— Extract to read —

Obviously McCaslin’s involvement with Bowie helped to pique my interest with regard to tonight’s show but as a long term admirer of his playing in a more obvious jazz context I was more excited at the prospect of him leading a band of his own for the first time – particularly as it was the band that appeared on the excellent 2012 release “Casting For Gravity”. Since then the same quartet have released the new albums “Fast Future” (2015) and “Beyond Now” (2016),  recordings I have yet to hear. 

But before McCaslin and his colleagues hit the stage the Rich Mix audience had the chance to enjoy a short but dynamic set from the young British trio Skint led by saxophonist and composer Phil Meadows. It was my second sighting of Meadows in two days having already enjoyed a performance by his new four piece Project earlier in the week at Foyle’s.

Where the Project played thoughtful, melodic contemporary jazz Skint was much more about ‘in your face’ aggression as the trio presented their take on ‘dance music from across the globe’. If this phrase implied a kind of world music dilettantism the reality was very different. Yes, the music was loud and highly rhythmic but the trio’s approach owed more to the ‘punk jazz’ movement and bands like Acoustic Ladyland, Melt Yourself Down and The Comet Is Coming with the focus very much on energy. There were also moments when the combination of Meadows’ barking alto, Harry Pope’s pummelling drums and Joe Downard’s churning electric bass reminded me of Led Bib.

With Meadows also deploying keyboards and electronics the trio augmented their core sound with pre-programmed beats, Hammond and Rhodes sounds and various electronic effects. In this kind of club environment tune announcements were at a premium (although in other contexts Meadows can be an articulate, witty and informative interlocutor) as the trio tore through four fairly brief, tightly focussed pieces during their short forty minutes or so support slot.

The hard hitting opener featured Meadows on keyboards as well as alto and culminated in a hard hitting drum feature from the hyper active Pope, also the current drummer for WorldService Project.

Elsewhere Meadows featured on soprano, Pope augmented his arsenal with a smattering of electronic percussion and Downard ground out some truly filthy sounding electric bass. The focus was consistently on bludgeoning riffs, hard hitting grooves and surging beats with Meadows’ alto honking and blasting away in a manner that was often reminiscent of punk jazz pioneer Pete Wareham.

Skint invested their performance with passion, energy and no little skill and their performance was very well received by a capacity Rich Mix crowd. I think I’m correct in saying that the band have yet to record but this gig was a good one for them and will have introduced their name to a whole raft of new listeners as they acquitted themselves admirably.

The versatile and likeable Meadows is one of the most promising emerging jazz talents that we have and is surely a musician worthy of greater recognition. He later told me just how much he and the band had enjoyed this set at Rich Mix saying; “it was a complete fan boy gig for us. Donny McCaslin is my favourite saxophonist and Mark Guiliana is Harry’s favourite drummer. I still can’t believe that we were lucky enough to get the chance to open for them”.

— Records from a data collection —
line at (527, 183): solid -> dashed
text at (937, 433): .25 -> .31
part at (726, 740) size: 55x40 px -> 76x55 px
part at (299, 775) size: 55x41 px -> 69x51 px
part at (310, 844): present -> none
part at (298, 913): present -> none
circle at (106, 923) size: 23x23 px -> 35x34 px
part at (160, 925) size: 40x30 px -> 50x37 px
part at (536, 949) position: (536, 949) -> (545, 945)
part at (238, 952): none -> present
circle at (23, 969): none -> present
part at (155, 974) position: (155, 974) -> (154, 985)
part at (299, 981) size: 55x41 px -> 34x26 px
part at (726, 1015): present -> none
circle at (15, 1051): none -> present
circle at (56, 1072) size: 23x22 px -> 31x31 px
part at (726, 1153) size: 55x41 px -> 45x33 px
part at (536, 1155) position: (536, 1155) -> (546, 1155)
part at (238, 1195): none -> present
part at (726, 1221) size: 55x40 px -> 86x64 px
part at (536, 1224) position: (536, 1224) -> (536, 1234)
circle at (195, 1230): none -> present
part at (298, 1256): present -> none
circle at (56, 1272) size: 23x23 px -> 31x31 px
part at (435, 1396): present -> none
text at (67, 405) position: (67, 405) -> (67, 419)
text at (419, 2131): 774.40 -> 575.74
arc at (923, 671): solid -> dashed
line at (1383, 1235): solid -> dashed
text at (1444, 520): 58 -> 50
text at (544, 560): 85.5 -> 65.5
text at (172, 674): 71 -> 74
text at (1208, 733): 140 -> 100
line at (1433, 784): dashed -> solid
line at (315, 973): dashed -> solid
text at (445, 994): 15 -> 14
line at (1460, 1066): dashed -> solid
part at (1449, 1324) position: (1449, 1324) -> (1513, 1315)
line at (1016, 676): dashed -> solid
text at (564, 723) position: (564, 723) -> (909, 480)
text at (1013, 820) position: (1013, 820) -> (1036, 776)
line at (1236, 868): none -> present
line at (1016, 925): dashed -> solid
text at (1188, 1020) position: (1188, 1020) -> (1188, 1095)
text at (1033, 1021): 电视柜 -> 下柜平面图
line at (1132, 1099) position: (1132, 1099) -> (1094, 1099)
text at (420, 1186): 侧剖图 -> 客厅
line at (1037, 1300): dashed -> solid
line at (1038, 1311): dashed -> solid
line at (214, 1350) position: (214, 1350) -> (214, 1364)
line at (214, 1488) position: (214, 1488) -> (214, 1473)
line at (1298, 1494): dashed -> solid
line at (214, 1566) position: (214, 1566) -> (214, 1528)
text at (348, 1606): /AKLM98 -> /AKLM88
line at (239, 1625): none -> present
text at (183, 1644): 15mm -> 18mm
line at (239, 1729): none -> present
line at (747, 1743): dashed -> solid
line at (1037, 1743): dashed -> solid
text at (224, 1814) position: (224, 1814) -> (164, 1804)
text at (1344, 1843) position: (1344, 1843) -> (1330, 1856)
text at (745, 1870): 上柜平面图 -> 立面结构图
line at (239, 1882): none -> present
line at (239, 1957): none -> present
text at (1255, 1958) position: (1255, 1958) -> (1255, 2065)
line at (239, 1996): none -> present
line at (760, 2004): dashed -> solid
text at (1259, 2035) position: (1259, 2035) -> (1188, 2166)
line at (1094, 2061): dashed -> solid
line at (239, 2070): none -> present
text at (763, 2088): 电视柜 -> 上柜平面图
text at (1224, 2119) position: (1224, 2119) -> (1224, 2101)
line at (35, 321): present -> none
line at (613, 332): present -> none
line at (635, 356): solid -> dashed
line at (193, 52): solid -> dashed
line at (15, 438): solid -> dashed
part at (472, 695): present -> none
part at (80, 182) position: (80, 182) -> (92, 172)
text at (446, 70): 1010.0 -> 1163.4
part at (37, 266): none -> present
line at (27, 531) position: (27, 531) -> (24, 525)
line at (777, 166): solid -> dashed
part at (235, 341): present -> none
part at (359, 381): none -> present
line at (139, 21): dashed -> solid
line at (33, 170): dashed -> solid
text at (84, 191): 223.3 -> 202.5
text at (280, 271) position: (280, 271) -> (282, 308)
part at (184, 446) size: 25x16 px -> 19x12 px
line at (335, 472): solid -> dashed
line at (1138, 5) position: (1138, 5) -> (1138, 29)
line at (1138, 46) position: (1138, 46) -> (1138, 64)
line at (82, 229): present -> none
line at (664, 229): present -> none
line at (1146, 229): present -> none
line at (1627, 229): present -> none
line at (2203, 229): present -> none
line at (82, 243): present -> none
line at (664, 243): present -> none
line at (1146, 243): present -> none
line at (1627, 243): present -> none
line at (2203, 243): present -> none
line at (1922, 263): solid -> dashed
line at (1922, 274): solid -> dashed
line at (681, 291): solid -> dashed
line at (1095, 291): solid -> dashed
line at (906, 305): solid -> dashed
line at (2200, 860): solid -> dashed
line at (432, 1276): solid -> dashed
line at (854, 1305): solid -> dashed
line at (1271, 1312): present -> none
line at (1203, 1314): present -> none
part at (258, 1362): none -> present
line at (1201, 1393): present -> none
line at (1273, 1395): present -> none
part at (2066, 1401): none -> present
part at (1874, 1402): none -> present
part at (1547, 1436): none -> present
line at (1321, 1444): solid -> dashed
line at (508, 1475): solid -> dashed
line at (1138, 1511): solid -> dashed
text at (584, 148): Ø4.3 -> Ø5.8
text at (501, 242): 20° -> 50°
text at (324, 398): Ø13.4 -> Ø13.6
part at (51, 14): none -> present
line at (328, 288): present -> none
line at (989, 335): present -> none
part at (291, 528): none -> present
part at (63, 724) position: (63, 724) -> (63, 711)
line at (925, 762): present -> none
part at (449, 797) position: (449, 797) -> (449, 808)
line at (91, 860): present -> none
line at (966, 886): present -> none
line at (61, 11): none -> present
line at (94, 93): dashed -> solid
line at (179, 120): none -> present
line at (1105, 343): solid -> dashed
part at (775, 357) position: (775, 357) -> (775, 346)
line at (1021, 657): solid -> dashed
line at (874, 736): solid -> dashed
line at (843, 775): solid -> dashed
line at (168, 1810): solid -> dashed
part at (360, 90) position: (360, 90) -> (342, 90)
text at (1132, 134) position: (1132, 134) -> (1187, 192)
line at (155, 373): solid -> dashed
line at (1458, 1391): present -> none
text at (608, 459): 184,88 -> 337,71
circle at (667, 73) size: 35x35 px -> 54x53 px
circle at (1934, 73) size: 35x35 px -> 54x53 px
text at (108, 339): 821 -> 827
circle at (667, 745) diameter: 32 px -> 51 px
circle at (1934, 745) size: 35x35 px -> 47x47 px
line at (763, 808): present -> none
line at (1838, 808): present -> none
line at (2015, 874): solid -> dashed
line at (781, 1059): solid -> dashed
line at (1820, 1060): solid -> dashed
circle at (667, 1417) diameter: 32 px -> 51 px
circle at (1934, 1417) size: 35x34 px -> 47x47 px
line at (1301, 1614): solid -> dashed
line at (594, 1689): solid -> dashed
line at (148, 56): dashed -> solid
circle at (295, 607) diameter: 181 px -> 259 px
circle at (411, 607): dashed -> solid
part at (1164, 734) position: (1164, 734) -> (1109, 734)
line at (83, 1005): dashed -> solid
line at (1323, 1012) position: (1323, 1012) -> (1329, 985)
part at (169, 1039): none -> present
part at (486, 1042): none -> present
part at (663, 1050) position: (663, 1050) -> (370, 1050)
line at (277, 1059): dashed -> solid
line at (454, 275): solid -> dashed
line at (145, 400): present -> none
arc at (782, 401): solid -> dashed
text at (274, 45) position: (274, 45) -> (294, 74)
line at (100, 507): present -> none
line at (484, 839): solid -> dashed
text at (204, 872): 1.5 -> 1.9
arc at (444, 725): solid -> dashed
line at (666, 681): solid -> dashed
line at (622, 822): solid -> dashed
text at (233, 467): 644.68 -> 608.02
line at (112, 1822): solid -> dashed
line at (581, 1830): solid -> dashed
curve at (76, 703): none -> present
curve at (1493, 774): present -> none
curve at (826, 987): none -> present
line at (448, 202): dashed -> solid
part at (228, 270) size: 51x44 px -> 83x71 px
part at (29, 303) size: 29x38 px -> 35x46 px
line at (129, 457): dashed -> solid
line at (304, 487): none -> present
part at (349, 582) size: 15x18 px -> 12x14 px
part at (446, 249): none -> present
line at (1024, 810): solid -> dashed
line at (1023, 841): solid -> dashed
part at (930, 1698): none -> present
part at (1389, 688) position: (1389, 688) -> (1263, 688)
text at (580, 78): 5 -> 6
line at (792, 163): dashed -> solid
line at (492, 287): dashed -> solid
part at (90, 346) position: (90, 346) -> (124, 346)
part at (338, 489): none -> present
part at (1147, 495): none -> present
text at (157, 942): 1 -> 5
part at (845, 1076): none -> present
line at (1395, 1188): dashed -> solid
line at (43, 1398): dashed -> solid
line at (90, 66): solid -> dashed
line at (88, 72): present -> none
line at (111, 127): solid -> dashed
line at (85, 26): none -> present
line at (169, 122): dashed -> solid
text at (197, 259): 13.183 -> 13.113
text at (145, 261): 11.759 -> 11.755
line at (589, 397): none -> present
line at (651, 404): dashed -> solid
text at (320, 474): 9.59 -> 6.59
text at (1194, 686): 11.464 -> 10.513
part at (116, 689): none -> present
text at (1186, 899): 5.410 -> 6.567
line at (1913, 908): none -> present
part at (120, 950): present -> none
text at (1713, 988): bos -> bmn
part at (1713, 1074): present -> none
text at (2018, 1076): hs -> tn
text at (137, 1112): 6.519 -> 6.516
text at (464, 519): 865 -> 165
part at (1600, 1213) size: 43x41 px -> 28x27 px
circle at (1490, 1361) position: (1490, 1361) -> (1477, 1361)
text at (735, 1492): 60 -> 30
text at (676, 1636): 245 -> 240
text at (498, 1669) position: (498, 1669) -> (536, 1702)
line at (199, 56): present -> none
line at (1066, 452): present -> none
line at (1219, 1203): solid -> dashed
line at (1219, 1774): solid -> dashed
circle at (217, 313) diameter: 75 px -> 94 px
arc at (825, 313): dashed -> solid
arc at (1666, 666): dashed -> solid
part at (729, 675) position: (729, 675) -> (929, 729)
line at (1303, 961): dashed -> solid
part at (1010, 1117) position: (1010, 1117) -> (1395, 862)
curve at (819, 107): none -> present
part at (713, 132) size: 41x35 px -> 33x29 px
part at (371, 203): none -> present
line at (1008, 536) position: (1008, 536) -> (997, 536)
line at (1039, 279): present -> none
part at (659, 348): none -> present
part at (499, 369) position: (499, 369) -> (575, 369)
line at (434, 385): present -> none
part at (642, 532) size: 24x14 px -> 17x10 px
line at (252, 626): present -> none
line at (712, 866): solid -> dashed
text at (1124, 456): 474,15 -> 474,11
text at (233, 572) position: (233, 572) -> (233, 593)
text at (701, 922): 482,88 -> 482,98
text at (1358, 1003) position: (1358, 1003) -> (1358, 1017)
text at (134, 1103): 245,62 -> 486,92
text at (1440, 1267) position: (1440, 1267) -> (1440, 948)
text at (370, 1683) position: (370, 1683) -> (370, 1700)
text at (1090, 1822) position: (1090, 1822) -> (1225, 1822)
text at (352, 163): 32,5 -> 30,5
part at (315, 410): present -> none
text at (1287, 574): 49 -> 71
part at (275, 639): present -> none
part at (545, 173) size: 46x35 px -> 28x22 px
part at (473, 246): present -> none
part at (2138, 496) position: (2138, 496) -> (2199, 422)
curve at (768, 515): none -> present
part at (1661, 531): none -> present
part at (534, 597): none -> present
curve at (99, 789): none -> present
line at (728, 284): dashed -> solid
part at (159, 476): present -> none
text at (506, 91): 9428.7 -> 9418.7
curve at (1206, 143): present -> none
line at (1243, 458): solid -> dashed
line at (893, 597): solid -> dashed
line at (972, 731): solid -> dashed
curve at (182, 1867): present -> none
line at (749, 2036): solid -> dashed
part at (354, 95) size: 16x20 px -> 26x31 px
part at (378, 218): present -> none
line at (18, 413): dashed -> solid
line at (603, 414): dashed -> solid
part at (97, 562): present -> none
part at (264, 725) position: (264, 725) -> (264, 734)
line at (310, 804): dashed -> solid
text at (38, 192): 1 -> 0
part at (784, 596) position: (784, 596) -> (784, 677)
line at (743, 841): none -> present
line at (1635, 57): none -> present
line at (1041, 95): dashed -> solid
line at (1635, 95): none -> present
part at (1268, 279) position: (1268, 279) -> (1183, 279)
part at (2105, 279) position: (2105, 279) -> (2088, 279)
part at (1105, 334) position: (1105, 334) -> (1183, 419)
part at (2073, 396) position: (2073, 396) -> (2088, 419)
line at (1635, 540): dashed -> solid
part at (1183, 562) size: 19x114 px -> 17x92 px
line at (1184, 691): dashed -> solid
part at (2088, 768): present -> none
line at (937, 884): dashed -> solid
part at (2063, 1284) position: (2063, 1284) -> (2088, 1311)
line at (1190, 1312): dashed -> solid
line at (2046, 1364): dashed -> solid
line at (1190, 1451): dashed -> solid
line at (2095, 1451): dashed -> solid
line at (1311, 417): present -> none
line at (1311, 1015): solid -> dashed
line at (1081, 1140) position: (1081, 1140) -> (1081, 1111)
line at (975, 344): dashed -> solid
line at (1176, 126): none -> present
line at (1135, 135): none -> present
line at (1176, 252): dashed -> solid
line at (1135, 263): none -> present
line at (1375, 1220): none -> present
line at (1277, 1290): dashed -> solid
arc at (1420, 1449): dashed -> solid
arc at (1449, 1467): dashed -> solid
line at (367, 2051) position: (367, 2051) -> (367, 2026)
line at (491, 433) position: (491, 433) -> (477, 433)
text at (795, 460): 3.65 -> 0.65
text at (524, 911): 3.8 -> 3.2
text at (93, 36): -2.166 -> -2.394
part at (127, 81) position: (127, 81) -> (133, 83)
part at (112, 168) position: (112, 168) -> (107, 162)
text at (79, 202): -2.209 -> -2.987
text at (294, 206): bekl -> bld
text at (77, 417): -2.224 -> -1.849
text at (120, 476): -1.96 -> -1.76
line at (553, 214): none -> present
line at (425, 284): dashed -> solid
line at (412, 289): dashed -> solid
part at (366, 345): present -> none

— Work instructions —
1. Answer these questions using the concert review:
(a) Which 2012 release featured the quartet McCaslin led at this show?
(b) At what venue had the writer seen Meadows' four piece Project earlier in the week?
(c) Who played electric bass in Skint?
2. Write the next part of the concert review, picking up after its final sentence.

— Answers to each task —
1.
(a) "Casting For Gravity"
(b) Foyle's
(c) Joe Downard

2.
After a short break the McCaslin quartet took to the stage to deliver an even more blistering set.  The leader on tenor sax was joined by what has come to be known as the ‘Black Star Band’ with Guiliana on drums, Jason Lindner on keyboards & electronics and Tim Lefebvre on electric bass.

McCaslin has cited the influence of electronic artists such as Aphex Twin on his current music and this was immediately apparent on the commencing piece “Shake Loose”, the opening track on the recent “Beyond Now”. If Lindner’s banks of keyboards and other devices brought an element of electronica to the group’s music the overall sound was still rooted in jazz as McCaslin demonstrated with a barnstorming solo that embraced the full range of the tenor saxophone from baleful low register growls to startling high register shrieks.

This was a band that exuded confidence and were clearly on top of their game. Almost overnight the tall, gawky fifty year old McCaslin has suddenly emerged as the coolest saxophonist on the planet and he and his band have adopted a corresponding swagger accordingly. But in his between tunes announcements McCaslin still exhibited the kind of all American ‘aw shucks’ charm as that other famous jazz Bowie collaborator, Pat Metheny.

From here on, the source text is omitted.